If the 1973 decision took abortion out of the political realm, it placed the nomination of judges squarely within it. The Hoover Institution’s Clint Bolick argued in his 2012 book Two-fer: Electing a President and a Surpreme Court that the power to nominate judges to the Supreme and federal courts is the “grand prize in presidential elections.” Both pro-life and pro-abortion activists often frame the case for their favoured candidate – or control of the Senate – in terms of determining the make-up of the Supreme or blocking their opponents from doing so.

In the last two decades, some states have restricted the abortion license with incremental limits on abortion: parental notification, funding limits, right-to-know laws. This seems to strike the balance that Americans want, which was rhetorically summarized by then candidate for president Bill Clinton: that abortion be safe, legal, and rare. While polls show more Americans call themselves “pro-life” than “pro-choice” and that most Americans do not want overly permissive abortion laws, the majority want Roe maintained. According to a Pew Research Centre poll released to mark the 40th anniversary, 63 per cent of respondents do not want to see the Court “completely overturn” the decision; 29 per cent would like to see the ruling overturned. These numbers are practically unchanged from 1992 and 2003 when 60 and 62 per cent respectively wanted Roeupheld. Pro-lifers obviously have work to do.
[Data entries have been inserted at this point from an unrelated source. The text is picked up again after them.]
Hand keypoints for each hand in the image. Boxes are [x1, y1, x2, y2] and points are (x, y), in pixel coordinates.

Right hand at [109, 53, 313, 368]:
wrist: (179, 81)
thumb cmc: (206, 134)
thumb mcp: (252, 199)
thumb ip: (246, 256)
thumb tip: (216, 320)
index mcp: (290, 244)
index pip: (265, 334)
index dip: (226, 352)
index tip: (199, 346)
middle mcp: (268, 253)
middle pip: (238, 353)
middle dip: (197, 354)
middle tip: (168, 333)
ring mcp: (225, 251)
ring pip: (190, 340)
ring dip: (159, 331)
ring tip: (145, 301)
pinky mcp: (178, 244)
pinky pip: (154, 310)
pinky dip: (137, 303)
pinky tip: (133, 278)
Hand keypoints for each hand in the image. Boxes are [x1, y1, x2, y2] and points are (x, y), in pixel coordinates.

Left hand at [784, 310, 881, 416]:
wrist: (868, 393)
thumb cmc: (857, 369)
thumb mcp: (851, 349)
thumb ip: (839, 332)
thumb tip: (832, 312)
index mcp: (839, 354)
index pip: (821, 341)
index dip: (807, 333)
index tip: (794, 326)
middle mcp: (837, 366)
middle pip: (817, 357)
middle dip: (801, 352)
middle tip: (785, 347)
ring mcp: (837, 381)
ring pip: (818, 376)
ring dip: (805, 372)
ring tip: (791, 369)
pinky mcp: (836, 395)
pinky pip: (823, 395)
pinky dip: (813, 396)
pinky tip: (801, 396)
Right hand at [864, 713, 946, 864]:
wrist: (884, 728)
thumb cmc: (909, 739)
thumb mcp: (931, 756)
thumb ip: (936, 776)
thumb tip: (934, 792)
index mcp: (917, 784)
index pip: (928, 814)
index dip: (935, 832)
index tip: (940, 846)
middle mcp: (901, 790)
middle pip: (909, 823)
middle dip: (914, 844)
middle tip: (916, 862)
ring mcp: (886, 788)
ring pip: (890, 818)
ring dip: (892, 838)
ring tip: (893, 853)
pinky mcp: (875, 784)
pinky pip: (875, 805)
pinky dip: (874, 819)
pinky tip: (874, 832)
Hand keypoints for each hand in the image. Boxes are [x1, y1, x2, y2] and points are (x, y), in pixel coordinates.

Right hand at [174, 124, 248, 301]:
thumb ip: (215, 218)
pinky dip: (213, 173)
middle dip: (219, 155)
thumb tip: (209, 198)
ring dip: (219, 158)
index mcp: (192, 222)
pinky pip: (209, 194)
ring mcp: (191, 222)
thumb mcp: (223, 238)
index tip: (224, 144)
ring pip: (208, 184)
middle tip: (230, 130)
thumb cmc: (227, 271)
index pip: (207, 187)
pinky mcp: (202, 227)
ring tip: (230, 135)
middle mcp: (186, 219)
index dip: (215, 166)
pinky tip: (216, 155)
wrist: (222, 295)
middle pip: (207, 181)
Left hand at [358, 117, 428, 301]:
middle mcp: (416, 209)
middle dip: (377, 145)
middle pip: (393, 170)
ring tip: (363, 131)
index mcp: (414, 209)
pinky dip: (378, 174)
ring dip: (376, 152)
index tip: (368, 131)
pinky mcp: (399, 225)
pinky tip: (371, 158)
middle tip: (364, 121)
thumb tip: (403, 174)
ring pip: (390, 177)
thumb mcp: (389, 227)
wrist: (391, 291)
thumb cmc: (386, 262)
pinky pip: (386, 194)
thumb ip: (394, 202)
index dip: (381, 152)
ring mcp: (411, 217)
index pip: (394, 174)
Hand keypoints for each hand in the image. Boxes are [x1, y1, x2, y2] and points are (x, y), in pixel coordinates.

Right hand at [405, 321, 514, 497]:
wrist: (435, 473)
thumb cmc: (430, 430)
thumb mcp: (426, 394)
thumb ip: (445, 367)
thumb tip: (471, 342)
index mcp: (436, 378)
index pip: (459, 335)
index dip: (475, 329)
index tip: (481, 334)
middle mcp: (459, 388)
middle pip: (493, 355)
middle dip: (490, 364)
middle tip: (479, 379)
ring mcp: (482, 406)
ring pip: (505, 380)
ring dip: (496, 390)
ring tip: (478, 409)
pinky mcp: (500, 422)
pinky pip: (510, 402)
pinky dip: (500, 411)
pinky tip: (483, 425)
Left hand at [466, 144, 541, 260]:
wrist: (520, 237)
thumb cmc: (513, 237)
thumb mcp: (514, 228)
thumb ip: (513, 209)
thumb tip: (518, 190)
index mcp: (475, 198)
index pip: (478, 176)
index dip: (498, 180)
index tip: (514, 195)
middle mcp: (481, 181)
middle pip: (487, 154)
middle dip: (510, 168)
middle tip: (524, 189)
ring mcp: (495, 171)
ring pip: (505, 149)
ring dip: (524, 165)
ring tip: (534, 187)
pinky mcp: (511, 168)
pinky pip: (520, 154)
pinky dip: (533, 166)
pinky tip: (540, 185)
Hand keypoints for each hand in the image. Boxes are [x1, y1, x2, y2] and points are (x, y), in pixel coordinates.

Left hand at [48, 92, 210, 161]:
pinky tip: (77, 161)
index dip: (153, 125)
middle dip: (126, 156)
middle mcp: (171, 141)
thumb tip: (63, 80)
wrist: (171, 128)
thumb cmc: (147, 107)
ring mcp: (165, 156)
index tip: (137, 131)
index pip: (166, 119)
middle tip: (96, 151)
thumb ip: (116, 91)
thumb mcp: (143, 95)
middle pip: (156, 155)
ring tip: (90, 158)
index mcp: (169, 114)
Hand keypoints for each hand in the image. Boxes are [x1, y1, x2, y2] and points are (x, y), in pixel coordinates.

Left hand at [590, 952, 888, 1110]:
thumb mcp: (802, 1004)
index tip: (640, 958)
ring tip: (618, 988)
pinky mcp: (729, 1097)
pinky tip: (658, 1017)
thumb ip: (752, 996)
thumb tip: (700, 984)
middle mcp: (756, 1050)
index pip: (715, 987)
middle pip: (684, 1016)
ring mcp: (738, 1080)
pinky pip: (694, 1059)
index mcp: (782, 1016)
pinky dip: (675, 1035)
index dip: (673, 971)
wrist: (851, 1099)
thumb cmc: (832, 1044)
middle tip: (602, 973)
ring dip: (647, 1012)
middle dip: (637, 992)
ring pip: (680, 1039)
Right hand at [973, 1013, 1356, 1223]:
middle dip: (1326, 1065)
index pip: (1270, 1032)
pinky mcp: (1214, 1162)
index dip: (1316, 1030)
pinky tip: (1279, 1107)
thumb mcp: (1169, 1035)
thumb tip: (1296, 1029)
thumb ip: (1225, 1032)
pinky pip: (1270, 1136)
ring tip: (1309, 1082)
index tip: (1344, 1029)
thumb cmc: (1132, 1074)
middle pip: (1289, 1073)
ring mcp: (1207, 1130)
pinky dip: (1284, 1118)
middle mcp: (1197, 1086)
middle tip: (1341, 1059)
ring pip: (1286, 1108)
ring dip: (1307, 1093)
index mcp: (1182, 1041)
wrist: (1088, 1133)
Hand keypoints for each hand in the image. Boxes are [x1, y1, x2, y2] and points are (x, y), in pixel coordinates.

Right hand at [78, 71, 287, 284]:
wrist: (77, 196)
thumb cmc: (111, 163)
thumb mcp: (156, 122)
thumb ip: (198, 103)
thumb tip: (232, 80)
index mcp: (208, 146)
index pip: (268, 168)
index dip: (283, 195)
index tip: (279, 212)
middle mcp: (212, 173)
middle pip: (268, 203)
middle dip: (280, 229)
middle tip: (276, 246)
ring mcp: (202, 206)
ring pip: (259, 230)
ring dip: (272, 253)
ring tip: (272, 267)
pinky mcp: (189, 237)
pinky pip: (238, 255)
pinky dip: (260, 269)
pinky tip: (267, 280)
While the general public seems to support Roe, the woman at the centre of the controversy four decades ago does not. In the 1990s, Norma McCorvey, the Jane Roe of the landmark case, announced she became pro-life (as did Sandra Cano, the Mary Doe of Doe v. Bolton). McCorvey feels that when she was 22 years old she was used by the pro-abortion lawyer Sarah Weddington. McCorvey now admits that the pregnancy was not the result of a rape as she then claimed, although she had previously been raped and was in a violent relationship at the time. She describes in her autobiography that she became an alcoholic and moved from job to job before eventually working at a Dallas abortion mill. She says she changed her mind during Operation Rescue protests. She converted to Christianity and became pro-life, realizing the mistake she made.

Kate Michelman, then head of the National Abortion Rights Action League dismissed McCorvey s change of heart saying Roe is not about a single individual. Ramesh Ponnuru in his 2006 book The Party of Death, said that Michelman was right: “That is surely correct: it is about at least 45 million individuals – former individuals. That’s why McCorvey defected.”

Indeed, looking at the legacy of Roe, everything, from the assault on democracy, the rise of judicial activism, the rise of new political movements, and the sociological and health consequences, all pale in comparison to the toll in human lives. In the early 1990s, 1.6 million children a year died in surgical abortions. That number has decreased to just over a million abortions a year (due in part to pro-life activism but also the decline in the number of women in their child-bearing years and the rise of abortifacient drugs). A conservative estimate has the total casualties of Roe at 50 million. Time magazine’s coverage of the Roe anniversary said pro-lifers are winning, and indeed there are state-level battles being won. But in the larger war, the Culture of Death has the upper hand over the Culture of life: 50 million is an unimaginable holocaust unleashed upon the United States by the Supreme Court 40 years ago.